▶ [CHALLENGE 1] From the essay on the word "critter," write out word for word the part that opens with the words containing "Neutrality may appear" and closes with "as a bumpkin.".
▶ [CHALLENGE 2] In the essay on the word "critter," what word does Webster say "critter" is synonymous with?

▶ [PROVIDED TEXT]
:::::

Critter

Critter: (n) any creature.

Painful as it may seem, sometimes you just have to make a decision.

Neutrality may appear to be a safer ploy, but if you continue to insist that you can go one way or another, you usually end up going nowhere.

I will give you two examples of what I’m talking about.

The first one would be our selected word for the day—”critter.”

Although Webster insists it is synonymous—equal, if you will—to the word “creature,” you and I know it is not.

If I were sitting at a dinner with people of education, prominence and self-imposed superiority, and I were to utter the word “critter,” they would immediately assume that the conversation needed to be doled out in syllables of less than three.

Yes, I would be classified as a bumpkin.

I might be viewed as a hillbilly.

Considered quaint, but not cute.

And they would be afraid that I might break out into strains of Dixie, insisting that “the South will rise again.”

I don’t care what state you’re from (except maybe Mississippi). If your governor kept referring to creatures as critters, you might think it was a populist choice. But even if you were a small-town type person, you would be suspicious about trusting this individual to be in charge of the state treasury.

:::::

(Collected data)
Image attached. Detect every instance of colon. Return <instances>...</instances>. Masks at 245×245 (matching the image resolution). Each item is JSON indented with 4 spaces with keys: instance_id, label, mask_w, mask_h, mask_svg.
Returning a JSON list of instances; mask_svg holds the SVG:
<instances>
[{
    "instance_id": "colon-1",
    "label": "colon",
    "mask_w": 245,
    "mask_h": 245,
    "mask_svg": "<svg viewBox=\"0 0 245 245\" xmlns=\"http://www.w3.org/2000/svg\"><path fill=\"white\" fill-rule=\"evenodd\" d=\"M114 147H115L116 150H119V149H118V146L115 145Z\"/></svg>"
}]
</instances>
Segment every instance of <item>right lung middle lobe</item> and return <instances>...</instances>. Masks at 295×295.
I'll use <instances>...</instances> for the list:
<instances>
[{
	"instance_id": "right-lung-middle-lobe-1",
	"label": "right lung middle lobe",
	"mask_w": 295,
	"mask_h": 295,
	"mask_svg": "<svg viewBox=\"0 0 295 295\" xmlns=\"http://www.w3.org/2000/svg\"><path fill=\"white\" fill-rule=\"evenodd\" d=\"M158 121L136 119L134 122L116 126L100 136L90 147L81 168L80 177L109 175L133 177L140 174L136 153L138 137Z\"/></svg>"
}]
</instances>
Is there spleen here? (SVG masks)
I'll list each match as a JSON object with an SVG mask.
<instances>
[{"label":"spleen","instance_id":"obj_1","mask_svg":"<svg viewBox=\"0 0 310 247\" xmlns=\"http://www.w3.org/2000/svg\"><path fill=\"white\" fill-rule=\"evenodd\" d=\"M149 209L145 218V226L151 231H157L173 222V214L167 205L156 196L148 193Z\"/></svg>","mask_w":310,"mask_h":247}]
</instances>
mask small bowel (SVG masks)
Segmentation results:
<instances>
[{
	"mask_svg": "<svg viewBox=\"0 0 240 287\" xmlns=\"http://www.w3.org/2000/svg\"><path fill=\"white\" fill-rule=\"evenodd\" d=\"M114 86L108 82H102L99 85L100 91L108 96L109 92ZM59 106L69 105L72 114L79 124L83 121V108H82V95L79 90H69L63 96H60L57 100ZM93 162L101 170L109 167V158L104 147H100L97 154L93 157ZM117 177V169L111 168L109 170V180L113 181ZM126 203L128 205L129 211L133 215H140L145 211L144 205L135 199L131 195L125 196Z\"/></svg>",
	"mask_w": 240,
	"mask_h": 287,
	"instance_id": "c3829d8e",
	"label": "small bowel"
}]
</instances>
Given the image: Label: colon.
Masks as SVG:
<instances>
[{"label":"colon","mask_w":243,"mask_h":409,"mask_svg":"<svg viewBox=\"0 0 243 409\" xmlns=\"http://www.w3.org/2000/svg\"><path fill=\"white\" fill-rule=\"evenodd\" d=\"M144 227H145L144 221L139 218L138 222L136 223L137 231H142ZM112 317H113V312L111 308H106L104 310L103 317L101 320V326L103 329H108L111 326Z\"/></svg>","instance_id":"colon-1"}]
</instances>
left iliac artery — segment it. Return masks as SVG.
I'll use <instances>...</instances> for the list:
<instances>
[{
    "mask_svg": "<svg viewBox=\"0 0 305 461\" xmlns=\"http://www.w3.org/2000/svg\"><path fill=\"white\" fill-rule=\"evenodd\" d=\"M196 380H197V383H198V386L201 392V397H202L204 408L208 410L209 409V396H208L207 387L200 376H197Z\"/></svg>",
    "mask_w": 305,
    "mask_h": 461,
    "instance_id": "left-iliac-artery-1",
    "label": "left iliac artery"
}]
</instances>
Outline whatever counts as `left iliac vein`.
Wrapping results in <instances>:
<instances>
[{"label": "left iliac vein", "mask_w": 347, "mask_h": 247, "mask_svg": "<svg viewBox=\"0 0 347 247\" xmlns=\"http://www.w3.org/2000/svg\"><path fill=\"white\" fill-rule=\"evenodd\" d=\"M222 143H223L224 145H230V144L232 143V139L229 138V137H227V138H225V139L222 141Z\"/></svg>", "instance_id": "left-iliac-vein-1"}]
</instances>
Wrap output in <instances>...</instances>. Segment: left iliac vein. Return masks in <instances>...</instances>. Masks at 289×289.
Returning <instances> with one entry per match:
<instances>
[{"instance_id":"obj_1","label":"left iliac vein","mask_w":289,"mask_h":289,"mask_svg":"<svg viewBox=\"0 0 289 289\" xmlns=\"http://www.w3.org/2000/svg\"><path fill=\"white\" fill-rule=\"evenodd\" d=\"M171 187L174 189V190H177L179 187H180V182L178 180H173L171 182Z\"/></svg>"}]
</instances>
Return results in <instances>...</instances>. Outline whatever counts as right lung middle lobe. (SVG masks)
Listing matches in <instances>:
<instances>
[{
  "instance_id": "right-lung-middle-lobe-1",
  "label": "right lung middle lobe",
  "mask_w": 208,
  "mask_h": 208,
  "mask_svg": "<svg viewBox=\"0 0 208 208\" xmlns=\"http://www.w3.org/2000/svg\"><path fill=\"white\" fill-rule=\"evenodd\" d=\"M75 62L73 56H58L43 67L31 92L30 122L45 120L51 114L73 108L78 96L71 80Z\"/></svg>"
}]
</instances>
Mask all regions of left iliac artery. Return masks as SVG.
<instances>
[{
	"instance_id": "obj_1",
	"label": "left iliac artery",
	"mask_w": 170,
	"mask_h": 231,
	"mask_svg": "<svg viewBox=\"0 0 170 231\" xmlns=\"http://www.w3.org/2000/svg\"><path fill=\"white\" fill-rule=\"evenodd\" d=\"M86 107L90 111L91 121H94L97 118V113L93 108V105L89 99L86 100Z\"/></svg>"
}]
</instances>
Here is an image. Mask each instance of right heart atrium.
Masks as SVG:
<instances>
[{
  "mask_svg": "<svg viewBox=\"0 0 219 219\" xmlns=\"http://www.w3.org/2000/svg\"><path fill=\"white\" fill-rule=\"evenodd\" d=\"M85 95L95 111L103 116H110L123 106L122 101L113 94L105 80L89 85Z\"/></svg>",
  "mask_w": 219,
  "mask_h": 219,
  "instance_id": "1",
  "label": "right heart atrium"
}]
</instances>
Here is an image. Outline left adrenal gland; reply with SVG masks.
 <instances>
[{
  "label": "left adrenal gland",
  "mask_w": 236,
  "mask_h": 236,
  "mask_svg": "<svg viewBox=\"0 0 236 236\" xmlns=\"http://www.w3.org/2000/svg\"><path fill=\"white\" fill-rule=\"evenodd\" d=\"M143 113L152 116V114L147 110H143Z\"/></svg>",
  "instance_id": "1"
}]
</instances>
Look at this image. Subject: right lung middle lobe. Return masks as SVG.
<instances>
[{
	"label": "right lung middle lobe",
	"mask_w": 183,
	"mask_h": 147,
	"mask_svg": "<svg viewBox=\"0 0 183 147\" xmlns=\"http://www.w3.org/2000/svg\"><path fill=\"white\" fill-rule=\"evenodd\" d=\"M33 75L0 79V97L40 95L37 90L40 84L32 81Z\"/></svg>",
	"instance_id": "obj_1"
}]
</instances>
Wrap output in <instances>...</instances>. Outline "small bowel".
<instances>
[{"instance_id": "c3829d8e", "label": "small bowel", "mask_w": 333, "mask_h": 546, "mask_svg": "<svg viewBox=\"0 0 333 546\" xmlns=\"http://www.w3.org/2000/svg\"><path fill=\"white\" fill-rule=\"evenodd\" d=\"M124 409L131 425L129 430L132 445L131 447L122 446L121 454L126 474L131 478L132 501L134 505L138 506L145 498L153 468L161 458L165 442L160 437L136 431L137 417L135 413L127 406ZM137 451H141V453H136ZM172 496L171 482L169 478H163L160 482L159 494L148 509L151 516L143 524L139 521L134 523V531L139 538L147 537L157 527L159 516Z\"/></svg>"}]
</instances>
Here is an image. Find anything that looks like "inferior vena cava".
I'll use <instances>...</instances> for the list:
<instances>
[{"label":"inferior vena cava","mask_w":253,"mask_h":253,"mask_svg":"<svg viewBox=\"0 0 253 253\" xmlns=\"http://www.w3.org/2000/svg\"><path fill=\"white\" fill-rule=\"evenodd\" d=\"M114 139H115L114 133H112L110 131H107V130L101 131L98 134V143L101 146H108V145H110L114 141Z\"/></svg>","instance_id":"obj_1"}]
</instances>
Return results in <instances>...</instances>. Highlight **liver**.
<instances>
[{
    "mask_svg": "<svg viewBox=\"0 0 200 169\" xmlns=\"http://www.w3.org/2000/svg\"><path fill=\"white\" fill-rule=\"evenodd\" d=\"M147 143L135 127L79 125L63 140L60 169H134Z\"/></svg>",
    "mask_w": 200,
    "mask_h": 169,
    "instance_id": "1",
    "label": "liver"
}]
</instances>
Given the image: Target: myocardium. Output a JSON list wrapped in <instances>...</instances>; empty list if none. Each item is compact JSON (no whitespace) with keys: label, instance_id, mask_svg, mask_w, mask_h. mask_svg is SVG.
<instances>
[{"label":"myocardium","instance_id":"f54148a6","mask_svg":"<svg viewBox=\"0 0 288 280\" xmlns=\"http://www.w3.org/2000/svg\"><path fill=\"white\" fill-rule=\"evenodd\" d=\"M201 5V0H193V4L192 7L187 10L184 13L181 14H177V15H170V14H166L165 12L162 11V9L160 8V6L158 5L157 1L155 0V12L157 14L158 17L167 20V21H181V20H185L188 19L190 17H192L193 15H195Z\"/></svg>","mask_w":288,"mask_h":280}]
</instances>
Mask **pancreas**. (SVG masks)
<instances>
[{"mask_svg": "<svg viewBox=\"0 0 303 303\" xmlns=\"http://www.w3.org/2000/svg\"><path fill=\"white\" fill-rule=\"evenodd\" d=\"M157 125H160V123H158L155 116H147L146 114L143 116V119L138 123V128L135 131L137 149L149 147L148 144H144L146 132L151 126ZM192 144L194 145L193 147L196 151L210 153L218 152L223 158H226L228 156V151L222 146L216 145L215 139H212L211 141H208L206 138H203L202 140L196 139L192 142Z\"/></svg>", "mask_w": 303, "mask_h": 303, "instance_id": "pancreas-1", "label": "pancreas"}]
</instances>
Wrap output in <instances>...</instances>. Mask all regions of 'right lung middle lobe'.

:::::

▶ [TASK OUTPUT 1]
Neutrality may appear to be a safer ploy, but if you continue to insist that you can go one way or another, you usually end up going nowhere.

I will give you two examples of what I’m talking about.

The first one would be our selected word for the day—”critter.”

Although Webster insists it is synonymous—equal, if you will—to the word “creature,” you and I know it is not.

If I were sitting at a dinner with people of education, prominence and self-imposed superiority, and I were to utter the word “critter,” they would immediately assume that the conversation needed to be doled out in syllables of less than three.

Yes, I would be classified as a bumpkin.

▶ [TASK OUTPUT 2] Creature.